### Exercise instructions
Search the data below for the string "lines". Extract every line that contains it.

------------------------------------------------

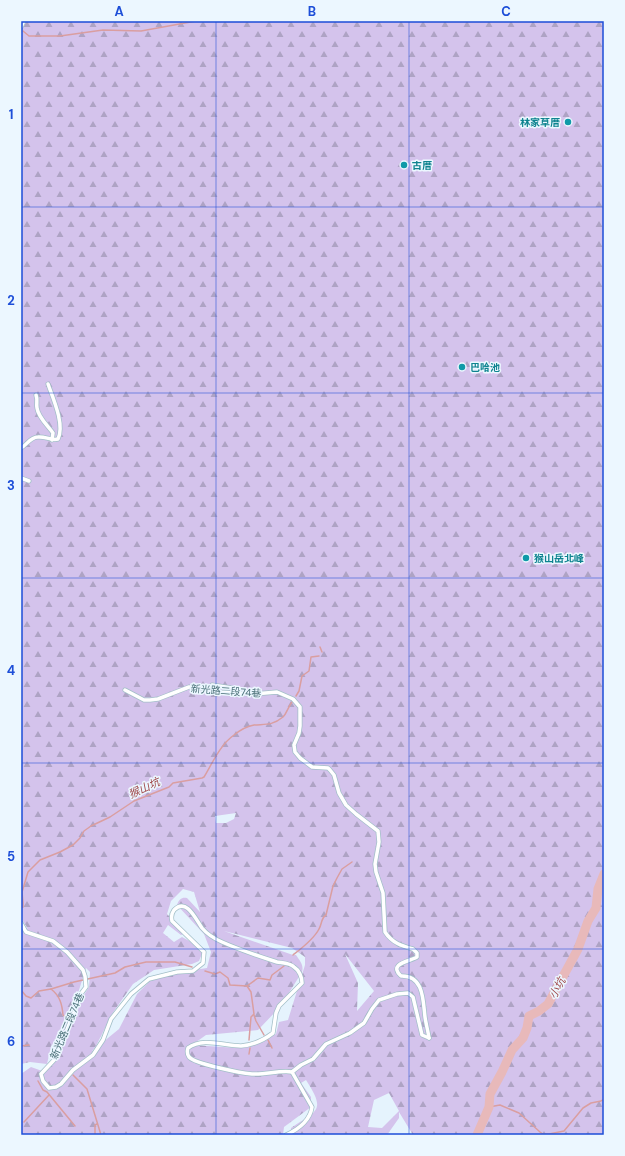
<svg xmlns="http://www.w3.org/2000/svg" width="625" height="1156" font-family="'DM Sans','Noto Sans TC',sans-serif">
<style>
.forest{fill:url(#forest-firs);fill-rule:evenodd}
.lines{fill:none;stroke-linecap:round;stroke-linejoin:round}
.stream{stroke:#da9ea0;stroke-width:1.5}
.river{stroke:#e8b9ba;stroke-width:9}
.minor-casing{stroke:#a3bfc8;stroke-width:5}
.minor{stroke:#fff;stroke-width:3.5}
.grid{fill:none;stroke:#1d4ed8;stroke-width:1;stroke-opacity:0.55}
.culture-dot{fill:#0f9aa8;stroke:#ecf7ff;stroke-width:1.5}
.labels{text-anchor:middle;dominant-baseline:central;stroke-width:3;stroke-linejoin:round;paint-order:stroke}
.culture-label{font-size:10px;font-weight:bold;fill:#0d838f;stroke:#ecf7ff;text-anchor:start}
.street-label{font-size:10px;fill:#496f77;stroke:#ecf7ff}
.water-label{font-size:11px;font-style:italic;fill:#a14a4b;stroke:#ecf7ff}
.neatline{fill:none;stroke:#1d4ed8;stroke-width:1.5}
.grid-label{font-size:13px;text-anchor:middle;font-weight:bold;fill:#1d4ed8}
</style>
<defs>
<pattern id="forest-firs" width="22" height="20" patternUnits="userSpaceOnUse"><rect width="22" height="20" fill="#d4c3ec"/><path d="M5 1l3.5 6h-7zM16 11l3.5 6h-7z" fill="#aea3c4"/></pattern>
</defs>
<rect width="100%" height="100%" fill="#e5f3fd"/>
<path class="forest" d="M21 21H604V1135H413L399 1112V1118L387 1135H290L291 1128C318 1110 326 1111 306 1080L301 1083 311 1097V1107L284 1127 283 1135H21V1074L31 1067 45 1072 55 1062 64 1040 78 1011 79 1003 89 987 90 972 86 968 67 1028 51 1046 47 1064 30 1062 21 1064V923L28 929 21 918ZM236 813 234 819 226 823H216L215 816ZM183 889 194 892 200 912 187 898C182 897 179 899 177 905L204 934 211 952 207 968 155 976 137 994 119 1029 92 1051 96 1046 112 1014 133 984 154 970 192 964 199 961 204 949 182 937 174 942 163 933 168 925 181 935 186 933 167 914 171 901ZM224 931 292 948 305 957V965L288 1020 279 1022 276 1034 258 1044 238 1048 192 1045 206 1035 258 1030 280 1007 302 972C304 965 300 961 296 955H293ZM345 954 374 991 357 1011 358 983ZM389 1093 399 1111 382 1128 368 1127 374 1100Z"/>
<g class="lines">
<g class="stream">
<path d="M23 31 29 36H60L103 30 141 31 196 21"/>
<path d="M320 647 322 652"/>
<path d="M296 696 299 691 302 676 309 671 311 657 319 656"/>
<path d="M21 908 23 907V903L22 892 28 872 40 860 60 852 73 845 80 838 84 831 91 826 110 817 134 801 169 787 173 783 202 778 204 777C213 762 220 745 234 735 239 731 248 726 254 725 265 724 272 726 283 717 287 713 288 707 292 702"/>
<path d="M293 955C302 948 314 939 319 929 322 924 321 918 326 915L333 886 337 878 342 869 352 862"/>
<path d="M205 971 215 974 220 972 228 978 230 985 247 986 258 978 270 980 272 975 284 966"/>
<path d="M247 986 251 992 254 1014 251 1017 249 1040"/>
<path d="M51 989 74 982 115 973 125 967 146 962H175L192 967"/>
<path d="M21 990 26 996 31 998 39 991 51 989C60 996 62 1004 63 1015L67 1018"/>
<path d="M254 1015 256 1021 264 1035"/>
<path d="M268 1040 272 1048"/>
<path d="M21 1046 29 1045"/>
<path d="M249 1054 250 1048"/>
<path d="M73 1075 87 1089 101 1135"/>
<path d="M38 1081 43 1090 47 1092 75 1126"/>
<path d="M489 1107 500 1105 519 1113 540 1132 543 1134H549L564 1131 583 1108 591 1103 601 1101 604 1099"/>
<path d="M24 1122 49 1095"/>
<path d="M95 1135V1125L97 1124"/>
</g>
<path class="river" d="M477 1135 489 1107 490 1094 502 1072 512 1050 523 1038 527 1028 529 1016 539 1011 548 1004 578 949 588 921 596 908 598 889 604 874"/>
<defs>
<g id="minor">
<path d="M21 27 24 21"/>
<path d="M36 395C38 400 36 403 37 408 38 417 48 426 53 433L52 440"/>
<path d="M21 448C27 445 30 437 38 437 45 436 51 441 58 439 65 425 53 398 48 384"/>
<path d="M21 478 29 481"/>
<path d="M212 685 232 688 235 693"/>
<path d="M125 690 144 700H150L158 699 189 687H196L216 692 254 694 277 692 293 699 300 707V726L299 733 294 745 295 752 300 758 312 767 328 768 330 770 334 775 339 793 346 805 356 814 378 831 379 842 375 864 376 872 383 893 385 932C392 943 402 946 413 949L417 953V957C412 961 387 963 401 976 424 975 423 1001 425 1017 426 1024 428 1031 429 1038"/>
<path d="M21 923 26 932 53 941 67 952 83 970 85 976 86 987 80 995 73 1015 57 1054 55 1059 41 1074 43 1081 49 1088 56 1087 61 1084 73 1070 93 1055 103 1040 111 1019 131 994 149 979 177 972 193 971 203 963 204 952 172 921C171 917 171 914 174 910 187 897 196 920 202 928 207 934 215 939 222 942 240 950 258 956 277 962 282 963 290 963 294 967 299 970 302 977 302 983L279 1006 276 1013 273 1033C264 1040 252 1045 241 1046 224 1046 203 1037 188 1048 187 1051 187 1054 189 1057 195 1064 241 1073 252 1074 266 1075 279 1070 292 1072"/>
<path d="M292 1072 301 1065 313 1059 326 1044 350 1033 364 1023 372 1009 379 1000 397 994 408 993 413 997 422 1035 429 1038"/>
<path d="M286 1135C299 1129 310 1121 312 1107L292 1072"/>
</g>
</defs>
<use href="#minor" class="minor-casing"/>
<use href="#minor" class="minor"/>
</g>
<path class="grid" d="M216 21V1135M409 21V1135M21 207H604M21 393H604M21 578H604M21 763H604M21 949H604"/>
<g class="culture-dot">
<circle cx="568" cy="122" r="4"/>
<circle cx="404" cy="165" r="4"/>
<circle cx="462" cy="367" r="4"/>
<circle cx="526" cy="558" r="4"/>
</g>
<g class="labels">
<g class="culture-label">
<text x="560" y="122" text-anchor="end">林家草厝</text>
<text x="412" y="165">古厝</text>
<text x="470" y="367">巴哈池</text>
<text x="534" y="558">猴山岳北峰</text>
</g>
<g class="street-label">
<text transform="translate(226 691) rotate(4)">新光路二段74巷</text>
<text transform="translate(67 1026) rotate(-67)">新光路二段74巷</text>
</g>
<g class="water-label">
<text transform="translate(144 788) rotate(-25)">猴山坑</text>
<text transform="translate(557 988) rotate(-62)">小坑</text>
</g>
</g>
<rect width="625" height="1156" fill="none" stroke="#ecf7ff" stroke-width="44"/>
<rect x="22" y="22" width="581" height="1112" class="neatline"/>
<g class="grid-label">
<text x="119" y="16">A</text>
<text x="312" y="16">B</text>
<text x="506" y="16">C</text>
<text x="11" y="119">1</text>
<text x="11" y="305">2</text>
<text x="11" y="490">3</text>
<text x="11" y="675">4</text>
<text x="11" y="861">5</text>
<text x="11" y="1046">6</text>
</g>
</svg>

------------------------------------------------

### Response area
.lines{fill:none;stroke-linecap:round;stroke-linejoin:round}
<g class="lines">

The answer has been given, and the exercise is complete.